ILS CONSTRUISENT DES PRISONS NEUVES

Imaginez un lieu clos, insalubre et surpeuplé, sans aucune possibilité d'intimité. Imaginez un état d'insécurité permanent : la peur des brimades arbitraires, du racket, du viol. Imaginez un lieu où tout ce qui est vital - les soins, l'argent, le plaisir, le mouvement - est rare, empêché, transformé en objet de chantage. Imaginez un lieu où la seule manière de se faire entendre, c'est de se trancher les veines ou d'avaler une fourchette. Imaginez l'étirement du temps, le rétrécissement de l'espace, l'attente interminable, les espoirs sans cesse déçus de libération anticipée ou conditionnelle. Imaginez la colère et le désespoir, l'envie d'émeute et la tentation du suicide. Ce lieu, c'est la prison. C'est ce que vivent aujourd'hui près de 50.000 personnes. Vous vous dites : cela ne me concerne pas, cette expérience n'est pas la mienne et ils l'ont bien cherchée. Vous avez tort. Cette expérience pourrait être la vôtre demain, et elle l'est déjà un peu, par fragments. Demandez-vous ce que vous ressentez lorsqu'on entrave votre liberté de mouvement, vos désirs, vos amours ; lorsqu'on vous manque de respect, qu'on tient pour nul ce que vous réclamez, qu'on vous prive de droits, de soins ou de revenu. Pour haïr la prison, nul besoin de compassion : nos sensations suffisent. Voilà pourquoi, ensemble, nous descendrons dans la rue : - Pour dire au gouvernement que nous ne voulons ni de ses surveillants supplémentaires, ni de ses prisons neuves : on n'humanise pas une épreuve inhumaine, on la supprime. - Pour soutenir les détenus, parce qu'ils nous sont proches, physiquement : parmi nous, dans la ville, derrière ces murs visibles depuis la rue. - Et pour nous mêmes, aussi. Parce que nous pourrions être de ceux-là. Et que nous ne le supporterions pas.

NOUS MANIFESTONS POUR LES PRISONNIERS

Le samedi 4 novembre à 16h, métro Sèvres-Babylone

Chers amis,

Nous vous proposons de manifester avec nous, le 4 novembre prochain, pour les prisonniers. Cette manifestation nous semble nécessaire et possible, pour trois raisons :

- La conjoncture : depuis les "révélations" du Dr Vasseur", la presse, les experts, les parlementaires, tout le monde s'agite sur les prisons. Mais cette agitation risque fort de retomber. Surtout, elle reste abstraite. Il est temps de passer du débat au mouvement.
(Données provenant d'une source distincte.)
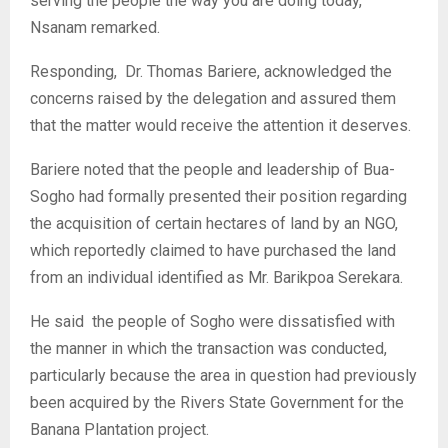
serving the people the way you are doing today,”
Nsanam remarked.
‎Responding, Dr. Thomas Bariere, acknowledged the
concerns raised by the delegation and assured them
that the matter would receive the attention it deserves.
‎Bariere noted that the people and leadership of Bua-
Sogho had formally presented their position regarding
the acquisition of certain hectares of land by an NGO,
which reportedly claimed to have purchased the land
from an individual identified as Mr. Barikpoa Serekara.
‎He said the people of Sogho were dissatisfied with
the manner in which the transaction was conducted,
particularly because the area in question had previously
been acquired by the Rivers State Government for the
Banana Plantation project.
Depuis quand n'y a-t-il pas eu, en France, de mobilisation de rue pour les prisonniers ? Depuis les années 70, époque où la question des prisons était traitée de manière politique, alors qu'aujourd'hui elle est traitée de manière strictement technique.

- Le calendrier : le vote du budget commence le 16 octobre. Le budget carcéral, notamment, y sera débattu. Cela pourra être l'occasion de déplacer les enjeux. "Ils construisent des prisons neuves, nous manifestons pour les prisonniers": tel sera le mot d'ordre de cette manifestation.

La forme : une manifestation sera l'occasion d'une rencontre entre nos expériences multiples, nos points de vue variés, nos revendications spécifiques. D'expérience, nous savons la difficulté de s'accorder sur un texte "unitaire". Il nous semble que l'important est moins l'homogénéité du discours que l'événement lui-même. Car cette manifestation sera, d'abord, la manifestation de tous ceux qui sont exposés à la prison, l'ont été, pourraient l'être : d'anciens détenus, de futurs détenus, des prostitué(e)s, des sans-papiers, des victimes de la double peine, des usagers de drogues, des chômeurs, des précaires, "des fous", ou autres anormaux. Elle sera, par extension, la manifestation de leurs proches, de tous ceux qui, dehors, ont le droit de se regrouper, eux : des familles, des amis, des associations de séropositifs, de malades, d'immigrés ; des militants associatifs, travailleurs sociaux, médecins, avocats, aumôniers. Elle sera enfin, la manifestation de tous ceux qui s'oppose au projet autoritaire et unilatéral de Guigou, à son projet tout-prison, à l'idée qu'il n'y a qu'une réponse unique au problème de la prison : la prison, la construction de nouvelles prisons même high-tech. Nous n'en voulons pas.

- Chacun pourra mobiliser comme il l'entend, sur ses revendications propres. Act Up, par exemple, réclamera la généralisation des grâces médicales et la non-incarcérabilité des personnes atteintes de pathologies graves.